[Start of section]

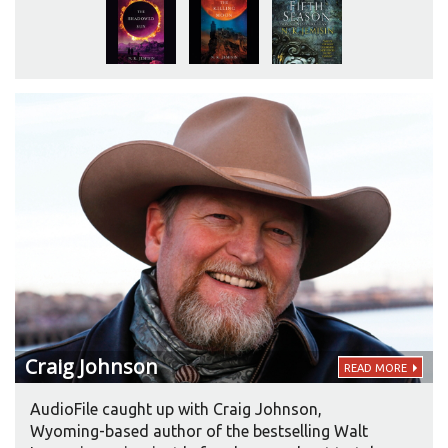
audiobooks will find the same attention and craft
in the recording of her latest book, THE OBELISK
GATE. “I really think Robin Miles brings skill and
professionalism to the production.”
Craig
Johnson
READ MORE
AudioFile caught up with Craig Johnson,
Wyoming-based author of the bestselling Walt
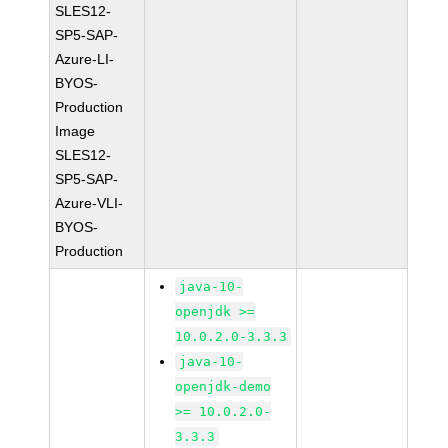
SLES12-
SP5-SAP-
Azure-LI-
BYOS-
Production
Image
SLES12-
SP5-SAP-
Azure-VLI-
BYOS-
Production
java-10-
openjdk >=
10.0.2.0-3.3.3
java-10-
openjdk-demo
>= 10.0.2.0-
3.3.3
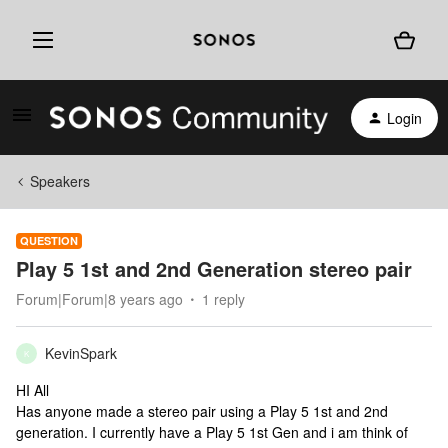
Login
Speakers
QUESTION
Play 5 1st and 2nd Generation stereo pair
Forum|Forum|8 years ago
1 reply
KevinSpark
K
HI All
Has anyone made a stereo pair using a Play 5 1st and 2nd
generation. I currently have a Play 5 1st Gen and i am think of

[End of section]

- _Task brief_
Starting with the line that holds "brings skill and", return each line exactly through the final line of the entries above; pictures are not part of the output.

- _Answer for the task_
GATE. “I really think Robin Miles brings skill and
professionalism to the production.”
Craig
Johnson
READ MORE
AudioFile caught up with Craig Johnson,
Wyoming-based author of the bestselling Walt
SLES12-
SP5-SAP-
Azure-LI-
BYOS-
Production
Image
SLES12-
SP5-SAP-
Azure-VLI-
BYOS-
Production
java-10-
openjdk >=
10.0.2.0-3.3.3
java-10-
openjdk-demo
>= 10.0.2.0-
3.3.3
Login
Speakers
QUESTION
Play 5 1st and 2nd Generation stereo pair
Forum|Forum|8 years ago
1 reply
KevinSpark
K
HI All
Has anyone made a stereo pair using a Play 5 1st and 2nd
generation. I currently have a Play 5 1st Gen and i am think of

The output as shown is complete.